混合内容 jQuery ajax HTTPS 请求已在 Laravel 上被阻止

Question

I think this question will be easy for someone and will be a face-palm situation for me.

I have a Laravel 5.3 site, and various pages have ajax requests. Because I use the csrf_field() feature, they work fine.

But there is one page where the ajax produces this error:

Mixed Content: The page at 'https://example.com/fb/reports' was loaded over HTTPS, but requested an insecure XMLHttpRequest endpoint 'http://example.com/fb/json?levelType=&id=&aggLevel=ad&start=&end='. This request has been blocked; the content must be served over HTTPS.

My javascript looks like this:

    var relUrl = '/fb/json/';
    var payload = {
        levelType: levelType,
        id: id,
        aggLevel: aggLevel,
        start: start,
        end: end
    };
    console.log(relUrl);
    return $.ajax({
        type: 'GET',
        dataType: 'json',
        data: payload,
        url: relUrl,
        headers: {
            'X-CSRF-TOKEN': $('meta[name="csrf-token"]').attr('content')
        }            
    });

I've read tons of articles about this error. I've tried tons of suggested solutions, including changing the relative URL to the full https URL, or starting it with 2 slashes.

I've even tried changing the way my Laravel routes work and am now using just querystring parameters.

I've studied all of the articles below (and more).

Also, since this one ajax query is in a password-protect part of the site (and the ajax queries that work are in a public/open part of the site), I figured maybe that was related to the problem. But then I used SSH to log into the production server and vim to temporarily remove the line that required any authentication, and the https error still happens.

What steps can I take to debug further from here? What logs can I 'tail' on my Cloudways server?

Is there anything that Cloudflare might be interfering with (which I doubt, since other ajax queries work, all on https)?

Thanks!

• jQuery AJAX Request to HTTPS getting served to HTTP with Laravel and Select2
• This request has been blocked; the content must be served over HTTPS
• Mixed content issue - insecure XMLHttpRequest endpoint
• XHR response blocked by Chrome, because of mixed content issue (http/https)
• Forcing AJAX call to be HTTPS from HTTPS Page
• MixedContent when I'm loading https page through ajax, but browser still thinks it's http
• jQuery ajax won't make HTTPS requests
• Laravel 5.1 ajax url parameter is url

Answer 1

Summary: I needed to replace var relUrl = '/fb/json/'; with var relUrl = '/fb/json'; (remove the trailing slash) because that's what my Laravel web.php routes file expected.

---

In Chrome console, I noticed that the https XHR request was being "canceled" and replaced with an http request.

So then I used ssh to log into the remote production server and vim to temporarily disable the requirement of authentication.

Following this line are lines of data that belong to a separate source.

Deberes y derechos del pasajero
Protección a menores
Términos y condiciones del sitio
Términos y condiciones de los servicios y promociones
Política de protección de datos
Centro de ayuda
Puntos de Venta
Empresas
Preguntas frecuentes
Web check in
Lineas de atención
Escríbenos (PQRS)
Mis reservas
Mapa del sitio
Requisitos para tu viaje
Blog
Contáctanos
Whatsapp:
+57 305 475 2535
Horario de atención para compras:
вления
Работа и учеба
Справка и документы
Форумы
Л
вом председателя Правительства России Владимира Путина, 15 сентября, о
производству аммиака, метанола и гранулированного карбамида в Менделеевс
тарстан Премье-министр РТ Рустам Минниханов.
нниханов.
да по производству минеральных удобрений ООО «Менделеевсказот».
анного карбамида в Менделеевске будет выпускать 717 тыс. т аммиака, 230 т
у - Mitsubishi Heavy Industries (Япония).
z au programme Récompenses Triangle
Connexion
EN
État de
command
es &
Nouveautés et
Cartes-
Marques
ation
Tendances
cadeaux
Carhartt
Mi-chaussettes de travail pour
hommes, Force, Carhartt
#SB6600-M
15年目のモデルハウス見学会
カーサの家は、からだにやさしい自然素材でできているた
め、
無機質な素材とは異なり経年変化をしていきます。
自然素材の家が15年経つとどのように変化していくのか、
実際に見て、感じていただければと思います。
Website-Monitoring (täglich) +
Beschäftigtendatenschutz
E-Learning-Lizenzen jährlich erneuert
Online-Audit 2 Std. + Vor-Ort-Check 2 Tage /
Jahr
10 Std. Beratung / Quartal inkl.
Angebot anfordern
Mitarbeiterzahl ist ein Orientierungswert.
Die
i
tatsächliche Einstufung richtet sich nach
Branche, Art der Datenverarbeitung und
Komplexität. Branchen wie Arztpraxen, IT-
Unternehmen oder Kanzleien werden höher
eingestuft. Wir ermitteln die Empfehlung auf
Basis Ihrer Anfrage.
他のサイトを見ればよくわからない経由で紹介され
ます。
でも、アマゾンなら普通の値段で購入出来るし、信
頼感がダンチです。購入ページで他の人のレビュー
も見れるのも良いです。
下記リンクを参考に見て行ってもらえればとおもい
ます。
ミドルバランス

Then in the Chrome console, I defined and ran a new ajax command using an absolute https URL with querystring params on the end. That worked (no mixed content error). Then I tried a relative URL like that, and it worked too.

Even a relative URL with no payload or querystring params or trailing slash worked.

Then I added the trailing slash again, and it didn't work.

I still wish there had been an easier way to trace or debug the redirect paths or whatever was happening. I still feel like I stumbled onto the answer clumsily (after many hours) instead of knowing how to dissect this problem reliably.